━━━━━ Фрагмент текста

Русская Православная Церковь и экуменического движение

Что же касается признания блаженным Августином действительности таинств, «где бы они ни были», то оно объясняется обычно тем, что «в суждениях Августина о схизматическом крещении можно замечать зачатки учения об opus operatum» (В. Троицкий, цит. соч., с. 543).

Кажется, однако, что такое понимание и изложение взглядов блаженного Августина если и не лишено известных оснований, то, во всяком случае, содержит в себе некоторое преувеличение. Конечно, блаженный Августин был вполне согласен с тезисом святого Киприана, что «вне Церкви нет спасения». Приведя это мнение святого Киприана, он добавляет: «Кто станет это отрицать?» («О крещении», 4, 17, 24 — Migne, t. 43, col. 170). «Всё, — говорит блаженный Августин, — можно иметь вне Церкви, кроме спасения… Можно иметь таинства… Евангелие… веру в Отца и Сына и Святого Духа и проповедовать ее; но нигде, кроме кафолической Церкви, нельзя обрести спасения» (Слово к народу Кесарийской Церкви, 6 — Migne, s. 1., t. 43, col. 695).

━━━━━━━━━━
━━━━━ Приведённые данные

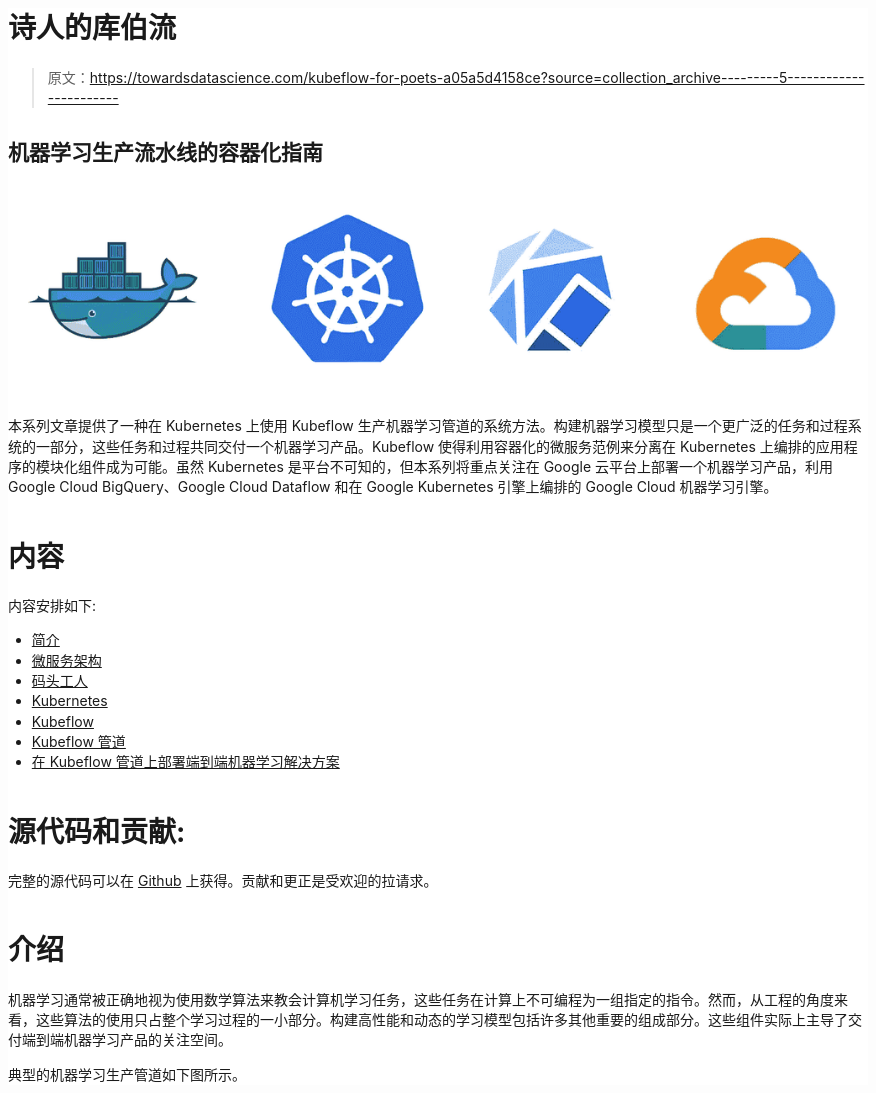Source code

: # 诗人的库伯流

> 原文：<https://towardsdatascience.com/kubeflow-for-poets-a05a5d4158ce?source=collection_archive---------5----------------------->

## 机器学习生产流水线的容器化指南

![](img/c270e8a7b453c8f6098619571a5e3d9b.png)

本系列文章提供了一种在 Kubernetes 上使用 Kubeflow 生产机器学习管道的系统方法。构建机器学习模型只是一个更广泛的任务和过程系统的一部分，这些任务和过程共同交付一个机器学习产品。Kubeflow 使得利用容器化的微服务范例来分离在 Kubernetes 上编排的应用程序的模块化组件成为可能。虽然 Kubernetes 是平台不可知的，但本系列将重点关注在 Google 云平台上部署一个机器学习产品，利用 Google Cloud BigQuery、Google Cloud Dataflow 和在 Google Kubernetes 引擎上编排的 Google Cloud 机器学习引擎。

# 内容

内容安排如下:

*   [简介](https://medium.com/p/a05a5d4158ce#1fb7)
*   [微服务架构](https://medium.com/p/a05a5d4158ce#ca52)
*   [码头工人](https://medium.com/p/a05a5d4158ce#a20b)
*   [Kubernetes](https://medium.com/p/a05a5d4158ce#58d3)
*   [Kubeflow](https://medium.com/p/a05a5d4158ce#6474)
*   [Kubeflow 管道](https://medium.com/p/a05a5d4158ce#e593)
*   [在 Kubeflow 管道上部署端到端机器学习解决方案](https://medium.com/p/a05a5d4158ce#a200)

# 源代码和贡献:

完整的源代码可以在 [Github](https://github.com/dvdbisong/kubeflow-for-poets) 上获得。贡献和更正是受欢迎的拉请求。

# 介绍

机器学习通常被正确地视为使用数学算法来教会计算机学习任务，这些任务在计算上不可编程为一组指定的指令。然而，从工程的角度来看，这些算法的使用只占整个学习过程的一小部分。构建高性能和动态的学习模型包括许多其他重要的组成部分。这些组件实际上主导了交付端到端机器学习产品的关注空间。

典型的机器学习生产管道如下图所示。
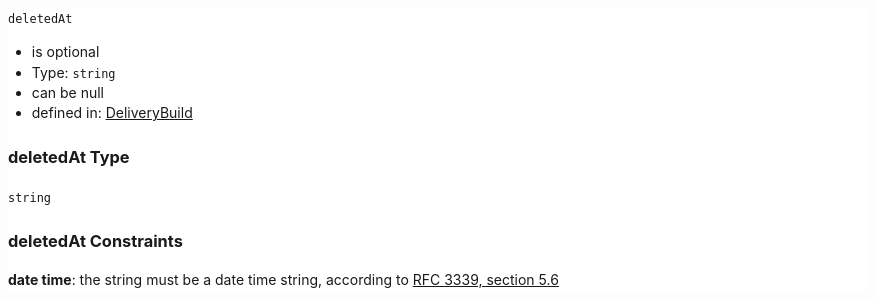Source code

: 
`deletedAt`

-   is optional
-   Type: `string`
-   can be null
-   defined in: [DeliveryBuild](deliverybuild-properties-deletedat.md "https&#x3A;//platform.codeclimate.com/schemas/delivery-build#/properties/deletedAt")

### deletedAt Type

`string`

### deletedAt Constraints

**date time**: the string must be a date time string, according to [RFC 3339, section 5.6](https://tools.ietf.org/html/rfc3339 "check the specification")
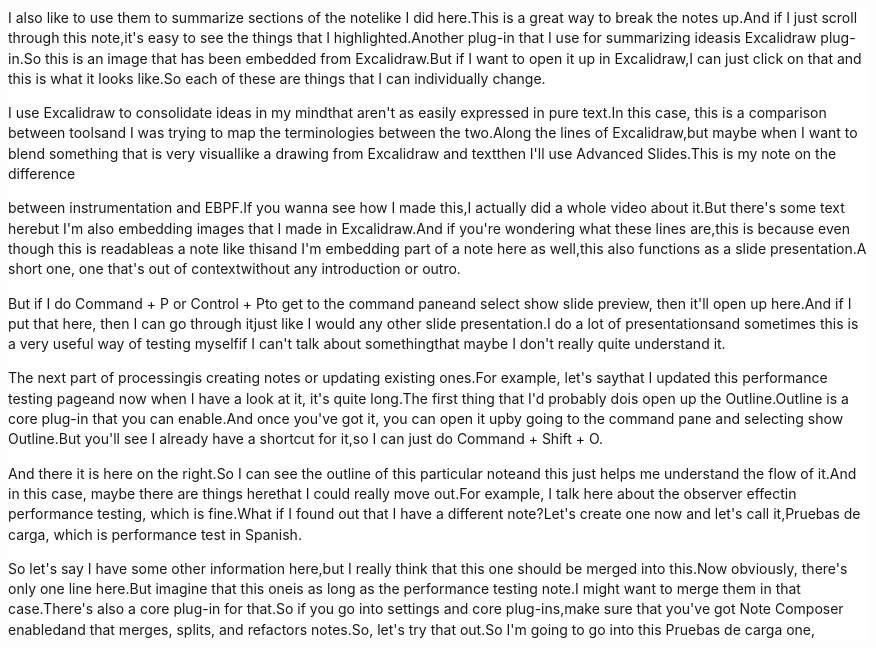 I also like to use them to
summarize sections of the notelike I did here.This is a great way to break the notes up.And if I just scroll through this note,it's easy to see the
things that I highlighted.Another plug-in that I
use for summarizing ideasis Excalidraw plug-in.So this is an image that has
been embedded from Excalidraw.But if I want to open it up in Excalidraw,I can just click on that and
this is what it looks like.So each of these are things
that I can individually change.

I use Excalidraw to
consolidate ideas in my mindthat aren't as easily
expressed in pure text.In this case, this is a
comparison between toolsand I was trying to map the
terminologies between the two.Along the lines of Excalidraw,but maybe when I want to blend
something that is very visuallike a drawing from Excalidraw and textthen I'll use Advanced Slides.This is my note on the difference

between instrumentation and EBPF.If you wanna see how I made this,I actually did a whole video about it.But there's some text herebut I'm also embedding images
that I made in Excalidraw.And if you're wondering
what these lines are,this is because even
though this is readableas a note like thisand I'm embedding part
of a note here as well,this also functions as
a slide presentation.A short one, one that's out of contextwithout any introduction or outro.

But if I do Command + P or Control + Pto get to the command paneand select show slide preview,
then it'll open up here.And if I put that here,
then I can go through itjust like I would any
other slide presentation.I do a lot of presentationsand sometimes this is a very
useful way of testing myselfif I can't talk about somethingthat maybe I don't really
quite understand it.

The next part of processingis creating notes or
updating existing ones.For example, let's saythat I updated this
performance testing pageand now when I have a look
at it, it's quite long.The first thing that I'd probably dois open up the Outline.Outline is a core plug-in
that you can enable.And once you've got it, you can open it upby going to the command pane
and selecting show Outline.But you'll see I already
have a shortcut for it,so I can just do Command + Shift + O.

And there it is here on the right.So I can see the outline
of this particular noteand this just helps me
understand the flow of it.And in this case, maybe
there are things herethat I could really move out.For example, I talk here
about the observer effectin performance testing, which is fine.What if I found out that
I have a different note?Let's create one now and let's call it,Pruebas de carga, which is
performance test in Spanish.

So let's say I have some
other information here,but I really think that this
one should be merged into this.Now obviously, there's only one line here.But imagine that this oneis as long as the
performance testing note.I might want to merge them in that case.There's also a core plug-in for that.So if you go into settings
and core plug-ins,make sure that you've
got Note Composer enabledand that merges, splits,
and refactors notes.So, let's try that out.So I'm going to go into
this Pruebas de carga one,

━━━━━━━━━━

Задание. С каким тезисом святого Киприана, согласно фрагменту о взглядах блаженного Августина, Августин был вполне согласен?

Решение задания. С тезисом «вне Церкви нет спасения».